Perhaps the spectres have been in residence since earlier times — founded in 1123, St Bart’s is Britain’s oldest hospital — and have tenaciously clung on despite centuries of demolition and redevelopment. Rumours speak of a nurse in ancient uniform stalking the corridors of W. G. Grace Ward — possibly the victim of a patient — and of a more benign presence bringing comfort to the Bedford Fenwick Ward. If a floral scent suddenly pervades the King George V block, it’s Jasmine, a ghost with a taste for perfume.

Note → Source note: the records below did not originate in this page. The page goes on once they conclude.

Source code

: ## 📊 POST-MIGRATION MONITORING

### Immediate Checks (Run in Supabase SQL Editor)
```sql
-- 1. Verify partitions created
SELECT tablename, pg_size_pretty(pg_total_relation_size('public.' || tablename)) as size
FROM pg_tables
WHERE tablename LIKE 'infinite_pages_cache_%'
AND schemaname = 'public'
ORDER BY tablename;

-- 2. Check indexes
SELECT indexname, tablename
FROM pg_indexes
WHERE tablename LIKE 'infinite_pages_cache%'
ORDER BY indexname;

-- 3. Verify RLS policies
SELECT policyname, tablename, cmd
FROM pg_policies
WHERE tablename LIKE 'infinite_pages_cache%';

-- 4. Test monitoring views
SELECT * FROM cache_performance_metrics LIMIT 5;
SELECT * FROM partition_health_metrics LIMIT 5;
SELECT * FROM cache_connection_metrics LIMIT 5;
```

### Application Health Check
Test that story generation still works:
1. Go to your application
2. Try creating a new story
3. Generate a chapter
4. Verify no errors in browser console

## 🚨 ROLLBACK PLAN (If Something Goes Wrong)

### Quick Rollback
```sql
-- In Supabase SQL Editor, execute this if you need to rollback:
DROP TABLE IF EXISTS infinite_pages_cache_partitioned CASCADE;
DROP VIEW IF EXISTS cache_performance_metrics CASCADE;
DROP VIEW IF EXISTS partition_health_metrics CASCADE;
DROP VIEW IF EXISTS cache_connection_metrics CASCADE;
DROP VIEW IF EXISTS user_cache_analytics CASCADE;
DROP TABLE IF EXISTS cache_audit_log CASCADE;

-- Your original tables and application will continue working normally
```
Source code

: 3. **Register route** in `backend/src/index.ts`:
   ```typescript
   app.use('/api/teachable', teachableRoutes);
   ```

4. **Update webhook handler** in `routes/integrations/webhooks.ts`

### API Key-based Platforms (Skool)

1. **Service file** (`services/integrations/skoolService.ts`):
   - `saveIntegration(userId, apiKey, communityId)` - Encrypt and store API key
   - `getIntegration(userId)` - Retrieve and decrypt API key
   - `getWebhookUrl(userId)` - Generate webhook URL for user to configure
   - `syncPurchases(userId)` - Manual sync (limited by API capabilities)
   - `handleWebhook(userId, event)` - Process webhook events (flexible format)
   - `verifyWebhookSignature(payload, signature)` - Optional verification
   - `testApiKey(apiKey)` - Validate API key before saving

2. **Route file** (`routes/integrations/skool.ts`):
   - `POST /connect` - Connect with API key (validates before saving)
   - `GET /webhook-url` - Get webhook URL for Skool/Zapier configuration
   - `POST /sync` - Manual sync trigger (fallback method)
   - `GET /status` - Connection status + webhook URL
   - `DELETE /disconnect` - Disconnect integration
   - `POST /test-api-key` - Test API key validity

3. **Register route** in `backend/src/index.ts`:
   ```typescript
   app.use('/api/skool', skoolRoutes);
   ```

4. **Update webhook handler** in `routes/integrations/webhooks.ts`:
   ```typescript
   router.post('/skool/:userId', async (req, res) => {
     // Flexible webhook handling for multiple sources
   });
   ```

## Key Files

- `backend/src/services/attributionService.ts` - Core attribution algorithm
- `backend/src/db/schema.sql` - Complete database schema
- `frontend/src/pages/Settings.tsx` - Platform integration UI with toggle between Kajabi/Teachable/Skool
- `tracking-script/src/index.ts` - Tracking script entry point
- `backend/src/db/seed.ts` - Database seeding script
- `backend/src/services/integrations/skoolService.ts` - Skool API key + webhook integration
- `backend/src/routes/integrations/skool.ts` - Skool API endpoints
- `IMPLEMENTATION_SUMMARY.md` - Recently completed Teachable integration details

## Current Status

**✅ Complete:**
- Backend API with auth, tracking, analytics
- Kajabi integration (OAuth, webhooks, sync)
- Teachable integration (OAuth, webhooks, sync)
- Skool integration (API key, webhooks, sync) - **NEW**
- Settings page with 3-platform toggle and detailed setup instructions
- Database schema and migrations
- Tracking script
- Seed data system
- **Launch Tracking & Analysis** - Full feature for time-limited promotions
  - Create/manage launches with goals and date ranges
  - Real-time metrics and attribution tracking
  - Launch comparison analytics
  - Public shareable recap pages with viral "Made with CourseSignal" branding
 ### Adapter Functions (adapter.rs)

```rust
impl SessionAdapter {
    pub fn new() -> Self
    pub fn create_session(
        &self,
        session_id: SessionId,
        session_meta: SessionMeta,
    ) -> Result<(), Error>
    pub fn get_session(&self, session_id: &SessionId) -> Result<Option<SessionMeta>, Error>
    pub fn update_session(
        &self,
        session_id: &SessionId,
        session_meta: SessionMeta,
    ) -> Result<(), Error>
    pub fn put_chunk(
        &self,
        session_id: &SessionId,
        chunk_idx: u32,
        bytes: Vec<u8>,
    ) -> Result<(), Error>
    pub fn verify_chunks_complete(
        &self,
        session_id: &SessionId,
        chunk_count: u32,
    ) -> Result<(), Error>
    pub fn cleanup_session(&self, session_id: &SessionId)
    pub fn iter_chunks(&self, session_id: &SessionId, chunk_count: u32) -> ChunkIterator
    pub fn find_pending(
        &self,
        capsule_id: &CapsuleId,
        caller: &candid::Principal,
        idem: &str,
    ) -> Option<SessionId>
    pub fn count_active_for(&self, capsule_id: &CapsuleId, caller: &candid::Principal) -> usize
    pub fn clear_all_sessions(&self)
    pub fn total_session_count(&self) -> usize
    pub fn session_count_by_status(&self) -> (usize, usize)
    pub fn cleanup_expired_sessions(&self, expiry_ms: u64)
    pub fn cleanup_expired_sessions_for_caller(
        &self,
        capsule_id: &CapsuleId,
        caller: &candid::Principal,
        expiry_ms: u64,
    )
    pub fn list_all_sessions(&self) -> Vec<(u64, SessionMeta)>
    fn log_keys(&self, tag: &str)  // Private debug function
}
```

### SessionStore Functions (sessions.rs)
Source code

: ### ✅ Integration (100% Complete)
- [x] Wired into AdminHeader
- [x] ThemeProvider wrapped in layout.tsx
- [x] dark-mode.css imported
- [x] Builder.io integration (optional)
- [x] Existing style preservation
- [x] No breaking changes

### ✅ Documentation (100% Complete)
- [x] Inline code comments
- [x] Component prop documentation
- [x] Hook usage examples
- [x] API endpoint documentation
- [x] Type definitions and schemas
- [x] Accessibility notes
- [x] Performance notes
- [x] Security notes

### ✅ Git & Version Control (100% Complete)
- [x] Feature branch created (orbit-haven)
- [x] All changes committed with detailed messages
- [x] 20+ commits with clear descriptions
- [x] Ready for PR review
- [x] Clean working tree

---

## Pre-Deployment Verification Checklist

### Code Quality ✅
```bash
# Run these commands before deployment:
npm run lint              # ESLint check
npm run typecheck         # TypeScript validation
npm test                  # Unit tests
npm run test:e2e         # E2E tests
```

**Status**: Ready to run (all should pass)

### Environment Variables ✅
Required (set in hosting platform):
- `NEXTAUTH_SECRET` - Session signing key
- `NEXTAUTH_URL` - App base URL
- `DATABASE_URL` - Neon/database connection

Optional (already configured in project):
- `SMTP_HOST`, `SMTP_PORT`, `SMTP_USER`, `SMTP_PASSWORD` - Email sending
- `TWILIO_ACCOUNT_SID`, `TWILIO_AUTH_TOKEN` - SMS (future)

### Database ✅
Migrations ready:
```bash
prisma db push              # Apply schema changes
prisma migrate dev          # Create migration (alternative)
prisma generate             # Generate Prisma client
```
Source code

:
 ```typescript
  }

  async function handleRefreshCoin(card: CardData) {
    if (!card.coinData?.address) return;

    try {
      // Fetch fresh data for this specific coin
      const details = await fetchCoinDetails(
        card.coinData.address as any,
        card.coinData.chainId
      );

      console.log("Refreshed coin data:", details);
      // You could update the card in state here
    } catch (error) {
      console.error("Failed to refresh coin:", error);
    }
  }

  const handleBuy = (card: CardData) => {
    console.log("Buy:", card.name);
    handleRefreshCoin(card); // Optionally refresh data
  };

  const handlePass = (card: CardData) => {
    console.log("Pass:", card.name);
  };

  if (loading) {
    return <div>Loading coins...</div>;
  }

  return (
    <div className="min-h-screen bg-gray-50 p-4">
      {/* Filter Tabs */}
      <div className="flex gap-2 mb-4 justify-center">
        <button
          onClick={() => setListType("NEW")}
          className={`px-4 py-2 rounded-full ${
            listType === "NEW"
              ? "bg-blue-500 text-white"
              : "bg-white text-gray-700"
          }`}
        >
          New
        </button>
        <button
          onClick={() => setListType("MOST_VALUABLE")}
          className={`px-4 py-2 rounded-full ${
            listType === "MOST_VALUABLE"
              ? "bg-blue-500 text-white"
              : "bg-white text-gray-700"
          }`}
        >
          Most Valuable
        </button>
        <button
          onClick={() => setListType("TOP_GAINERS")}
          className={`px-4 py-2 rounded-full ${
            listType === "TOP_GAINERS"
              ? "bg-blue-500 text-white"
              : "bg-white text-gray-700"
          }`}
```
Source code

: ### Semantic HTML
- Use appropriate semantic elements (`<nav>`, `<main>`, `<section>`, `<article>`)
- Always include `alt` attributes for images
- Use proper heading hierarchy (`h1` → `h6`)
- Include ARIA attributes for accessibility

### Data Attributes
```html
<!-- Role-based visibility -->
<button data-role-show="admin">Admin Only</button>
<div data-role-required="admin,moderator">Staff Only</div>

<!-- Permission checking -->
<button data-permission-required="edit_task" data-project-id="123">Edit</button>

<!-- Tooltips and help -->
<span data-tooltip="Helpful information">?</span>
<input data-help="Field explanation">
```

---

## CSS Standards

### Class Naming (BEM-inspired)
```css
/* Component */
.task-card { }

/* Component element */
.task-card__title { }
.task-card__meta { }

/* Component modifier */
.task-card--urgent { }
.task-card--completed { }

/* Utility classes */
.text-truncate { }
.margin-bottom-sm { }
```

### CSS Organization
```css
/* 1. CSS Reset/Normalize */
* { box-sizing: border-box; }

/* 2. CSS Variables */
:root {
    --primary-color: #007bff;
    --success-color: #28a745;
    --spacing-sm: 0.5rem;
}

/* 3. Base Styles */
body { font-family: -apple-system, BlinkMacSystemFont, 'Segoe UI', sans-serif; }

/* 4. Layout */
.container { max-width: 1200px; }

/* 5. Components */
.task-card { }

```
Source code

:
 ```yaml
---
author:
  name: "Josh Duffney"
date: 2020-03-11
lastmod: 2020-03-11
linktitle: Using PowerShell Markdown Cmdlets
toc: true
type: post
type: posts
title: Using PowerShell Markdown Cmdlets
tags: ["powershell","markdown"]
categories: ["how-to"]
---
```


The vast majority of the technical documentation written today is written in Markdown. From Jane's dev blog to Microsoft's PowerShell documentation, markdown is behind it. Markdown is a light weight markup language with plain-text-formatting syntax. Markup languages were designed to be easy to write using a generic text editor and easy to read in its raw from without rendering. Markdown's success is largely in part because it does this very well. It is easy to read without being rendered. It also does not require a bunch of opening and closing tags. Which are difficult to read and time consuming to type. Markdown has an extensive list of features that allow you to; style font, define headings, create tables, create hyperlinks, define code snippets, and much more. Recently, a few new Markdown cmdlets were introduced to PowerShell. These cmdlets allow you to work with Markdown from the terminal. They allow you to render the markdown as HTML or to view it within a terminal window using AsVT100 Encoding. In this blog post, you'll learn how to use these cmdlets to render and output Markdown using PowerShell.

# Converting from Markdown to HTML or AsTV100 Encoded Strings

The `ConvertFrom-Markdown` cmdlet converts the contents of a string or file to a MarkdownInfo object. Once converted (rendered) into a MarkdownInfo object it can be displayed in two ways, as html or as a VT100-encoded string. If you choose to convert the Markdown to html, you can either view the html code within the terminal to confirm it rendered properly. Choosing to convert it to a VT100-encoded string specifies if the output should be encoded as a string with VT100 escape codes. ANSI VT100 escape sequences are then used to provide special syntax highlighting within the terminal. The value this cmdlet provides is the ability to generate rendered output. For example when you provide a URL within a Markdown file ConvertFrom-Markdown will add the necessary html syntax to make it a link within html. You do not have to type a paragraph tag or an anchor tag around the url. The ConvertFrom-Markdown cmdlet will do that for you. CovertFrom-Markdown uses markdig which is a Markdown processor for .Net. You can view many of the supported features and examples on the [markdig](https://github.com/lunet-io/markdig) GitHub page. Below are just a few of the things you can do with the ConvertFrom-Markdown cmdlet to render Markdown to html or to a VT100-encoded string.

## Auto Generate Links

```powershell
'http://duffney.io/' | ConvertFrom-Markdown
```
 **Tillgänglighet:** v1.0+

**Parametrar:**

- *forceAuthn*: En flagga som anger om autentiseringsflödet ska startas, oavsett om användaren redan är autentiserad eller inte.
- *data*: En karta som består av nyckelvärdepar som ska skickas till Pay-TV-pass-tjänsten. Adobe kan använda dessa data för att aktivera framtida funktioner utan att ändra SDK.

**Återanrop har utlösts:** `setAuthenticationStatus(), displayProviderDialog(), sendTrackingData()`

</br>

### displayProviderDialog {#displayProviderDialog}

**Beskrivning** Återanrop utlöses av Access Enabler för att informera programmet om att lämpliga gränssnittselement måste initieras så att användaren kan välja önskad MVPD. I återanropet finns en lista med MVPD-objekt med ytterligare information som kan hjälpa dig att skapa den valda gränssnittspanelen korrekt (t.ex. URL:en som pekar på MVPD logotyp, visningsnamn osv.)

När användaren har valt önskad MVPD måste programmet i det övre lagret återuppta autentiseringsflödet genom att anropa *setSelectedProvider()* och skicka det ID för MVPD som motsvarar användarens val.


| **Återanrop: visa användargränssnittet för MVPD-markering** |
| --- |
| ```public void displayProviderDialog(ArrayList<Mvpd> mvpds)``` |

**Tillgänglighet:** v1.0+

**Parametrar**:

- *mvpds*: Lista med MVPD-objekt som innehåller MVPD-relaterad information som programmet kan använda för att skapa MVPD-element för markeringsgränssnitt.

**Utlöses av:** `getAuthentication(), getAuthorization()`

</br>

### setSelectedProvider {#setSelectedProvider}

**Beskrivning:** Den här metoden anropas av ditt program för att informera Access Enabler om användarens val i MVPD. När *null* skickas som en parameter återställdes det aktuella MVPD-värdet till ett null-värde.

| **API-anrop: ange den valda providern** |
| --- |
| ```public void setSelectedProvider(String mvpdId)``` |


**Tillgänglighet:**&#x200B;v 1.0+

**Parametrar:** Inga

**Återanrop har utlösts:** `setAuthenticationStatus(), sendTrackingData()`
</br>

Altogether, St Bart’s phantoms promise a more pleasant experience than those of the nearby Viaduct Tavern (126, Newgate St, EC1), where a manager found himself locked in the cellar as the lights suddenly went off, before being rescued by his intrepid wife. A Victorian gin palace built on the site of what was once the Giltspur Comptor prison, the Viaduct supposedly has many spectres — a ragtag host of former patrons and barmaids — but the poltergeist responsible for most of the antics is Robert, according to the Paranormal Database, although it is not entirely clear how people would know his name.
He appears to have a particular penchant for tormenting staff and contractors: story has it that when fitters once went in to lay a new carpet, one roll was creepily lifted off the ground.
Luckily, he doesn’t seem to bother the patrons who sit among the pub’s giant mirrors, marbles and Pre-Raphaelite-style paintings, gin and tonics in hand. Clearly, even ghosts have a healthy respect for a good gin.